**** Seitentext ****

Polnischer Drang nach Westen

In der Grenzstadt Stettin kehren sich die alten polnischen Ängste um. Immer mehr Polen kaufen heute Land und Häuser im nahen Deutschland. Sie sind jung, mobil und arbeiten in Stettin. Ihre Häuser aber kaufen sie seit Einführung der Schengenzone immer häufiger auf der deutschen Seite. Die Polen erobern Meklenburg-Vorpommern und Brandenburg.


Paul Flückiger, Szczecin/Stettin (2010)

Sie suchten eigentlich nur finanzierbaren Wohnraum. Heute lebt Dana Jesswein zusammen mit ihrem Mann im meklenburgischen Schwennenz, ein Kilometer von der Grenze entfernt. „Das Haus mit Umschwung konnten wir für den Preis einer Einzimmerwohnung im Stettiner Stadtzentrum kaufen“, schwärmt die junge Kulturanimatorin. Seit vier Jahren pendelt das Paar täglich nach Stettin (polnisch: Stettin). Nur 30 Minuten dauert die Fahrt mit dem Auto. In Deutschland sind sie nur zum Schlafen.

Wie dem jungen Paar geht es Tausenden von Stettinern. Hier in Nordwestpolen verläuft die Staatsgrenze nicht mehr direkt entlang der Oder. Das Geschäftszentrum von Stettin mit seinen gut 500 000 Einwohnern liegt im Westen, die Oderbrücken sind ein Nadelöhr. Das alles spricht gegen die östlichen und damit polnischen Vororte. Seit Polens Schengenbeitritt Ende 2007 sind bis zu 2000 Familien in die grenznahen ostdeutschen Landkreise Uckermark (Brandenburg) und Uecker-Randow (Meklenburg-Vorpommern) umgezogen.

Die Kleinstadt Löcknitz, nur 24 Kilometer vom Stettiner Stadtzentrum entfernt, hat sich zu einem Zentrum der polnischen Umsiedler entwickelt. Zweisprachige Immobilienreklamen säumen den Weg dorthin durch malerische ostdeutsche Dörfer am Ende der Welt. Manche Hausbesitzer verzichteten gar ganz auf deutsche Angebote, lacht der Immobilienhändler Radoslaw Popiela, der seit drei Jahren 500 Meter von der Grenze auf deutschem Boden lebt. Seit deutsche Banken 2010 begonnen hätten, auch Kredite an Polen zu vergeben, die nicht in Deutschland arbeiteten, erlebe er einen wahren Boom. „Die Zinsen finanzieren sich mit dem deutschen Kindergeld“, wirbt Popiela.

**** Bereitgestellte Daten ****

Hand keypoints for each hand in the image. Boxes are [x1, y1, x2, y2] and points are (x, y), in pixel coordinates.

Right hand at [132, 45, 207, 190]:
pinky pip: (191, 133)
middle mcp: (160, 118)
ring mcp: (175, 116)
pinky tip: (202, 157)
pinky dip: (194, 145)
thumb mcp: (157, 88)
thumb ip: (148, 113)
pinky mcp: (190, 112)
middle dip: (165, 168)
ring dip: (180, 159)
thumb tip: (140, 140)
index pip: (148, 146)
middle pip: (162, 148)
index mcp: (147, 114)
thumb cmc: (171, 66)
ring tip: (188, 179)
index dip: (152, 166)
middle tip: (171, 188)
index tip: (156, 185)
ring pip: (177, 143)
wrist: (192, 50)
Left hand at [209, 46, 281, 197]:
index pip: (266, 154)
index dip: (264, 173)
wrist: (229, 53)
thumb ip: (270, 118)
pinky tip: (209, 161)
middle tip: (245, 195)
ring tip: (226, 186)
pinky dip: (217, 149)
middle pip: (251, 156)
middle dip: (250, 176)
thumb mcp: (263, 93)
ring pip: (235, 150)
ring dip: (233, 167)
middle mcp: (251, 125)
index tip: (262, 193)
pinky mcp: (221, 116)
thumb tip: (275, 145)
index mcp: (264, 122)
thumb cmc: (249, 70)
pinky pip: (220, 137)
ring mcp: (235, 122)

****
**** Bereitgestellte Daten ****

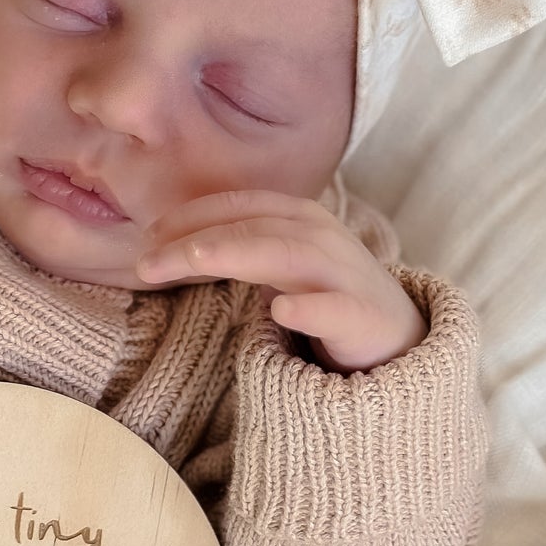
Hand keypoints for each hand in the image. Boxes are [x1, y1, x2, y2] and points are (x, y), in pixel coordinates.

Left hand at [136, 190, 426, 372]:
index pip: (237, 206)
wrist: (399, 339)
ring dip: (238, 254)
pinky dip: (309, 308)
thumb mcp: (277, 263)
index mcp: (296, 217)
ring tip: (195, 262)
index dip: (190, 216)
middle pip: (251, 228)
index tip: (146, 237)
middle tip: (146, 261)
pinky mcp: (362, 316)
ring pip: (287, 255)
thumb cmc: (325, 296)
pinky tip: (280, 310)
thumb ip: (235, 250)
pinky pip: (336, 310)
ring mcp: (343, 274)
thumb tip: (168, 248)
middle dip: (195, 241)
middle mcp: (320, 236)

****
**** Bereitgestellte Daten ****

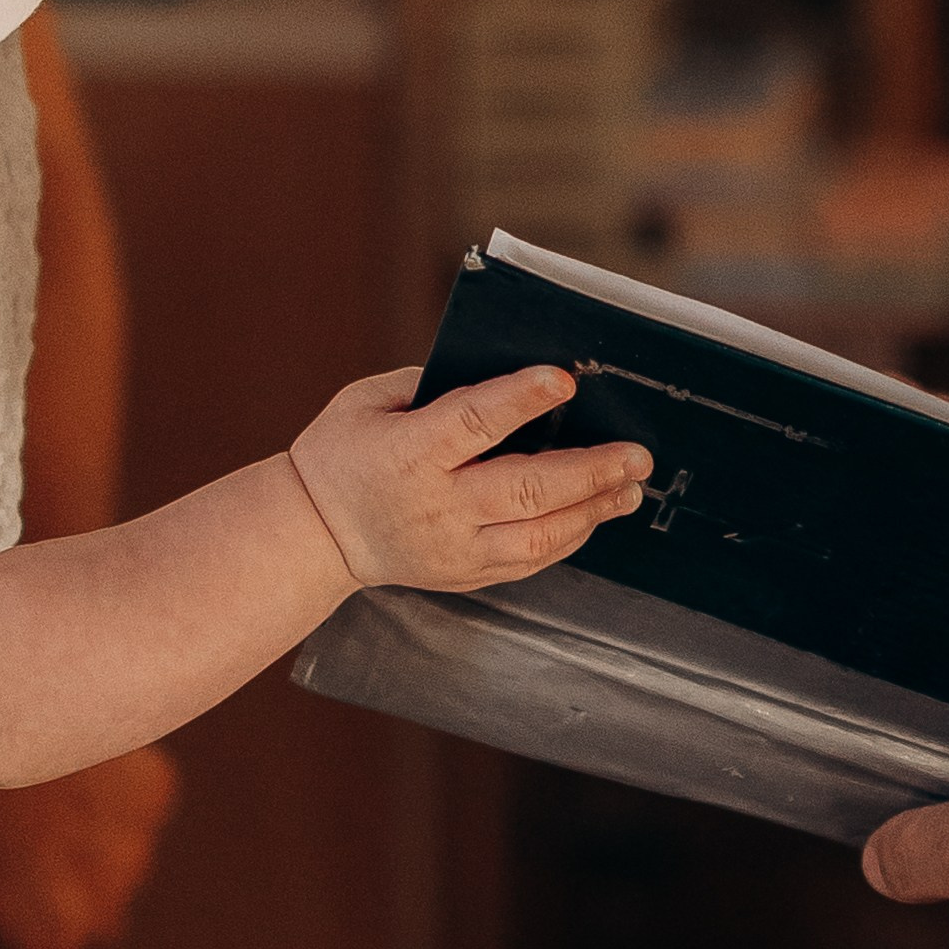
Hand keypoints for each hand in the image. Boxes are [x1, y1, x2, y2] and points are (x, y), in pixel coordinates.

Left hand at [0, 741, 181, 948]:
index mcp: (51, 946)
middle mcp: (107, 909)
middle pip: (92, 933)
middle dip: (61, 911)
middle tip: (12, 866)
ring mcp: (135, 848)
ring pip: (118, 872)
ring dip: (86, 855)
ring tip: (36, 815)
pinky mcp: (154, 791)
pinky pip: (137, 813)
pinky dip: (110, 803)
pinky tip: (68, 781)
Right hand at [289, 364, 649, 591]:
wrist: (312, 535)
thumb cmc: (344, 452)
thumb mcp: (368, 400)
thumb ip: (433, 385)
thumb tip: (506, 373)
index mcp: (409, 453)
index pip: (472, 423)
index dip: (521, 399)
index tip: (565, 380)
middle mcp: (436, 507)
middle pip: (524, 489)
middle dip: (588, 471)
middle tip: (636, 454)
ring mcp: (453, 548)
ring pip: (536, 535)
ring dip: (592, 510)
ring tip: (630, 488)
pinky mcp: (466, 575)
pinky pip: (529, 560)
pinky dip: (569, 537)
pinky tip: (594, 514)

****

> **Aufgabe**:
Gib den Abschnitt des Artikels über polnische Hauskäufer im deutschen Grenzgebiet von „Polnischer Drang nach“ bis „Flückiger, Szczecin/Stettin (2010)“ wortgetreu wieder. Die Daten stammen aus einer anderen Quelle als der Text.

> **Lösung**:
Polnischer Drang nach Westen

In der Grenzstadt Stettin kehren sich die alten polnischen Ängste um. Immer mehr Polen kaufen heute Land und Häuser im nahen Deutschland. Sie sind jung, mobil und arbeiten in Stettin. Ihre Häuser aber kaufen sie seit Einführung der Schengenzone immer häufiger auf der deutschen Seite. Die Polen erobern Meklenburg-Vorpommern und Brandenburg.


Paul Flückiger, Szczecin/Stettin (2010)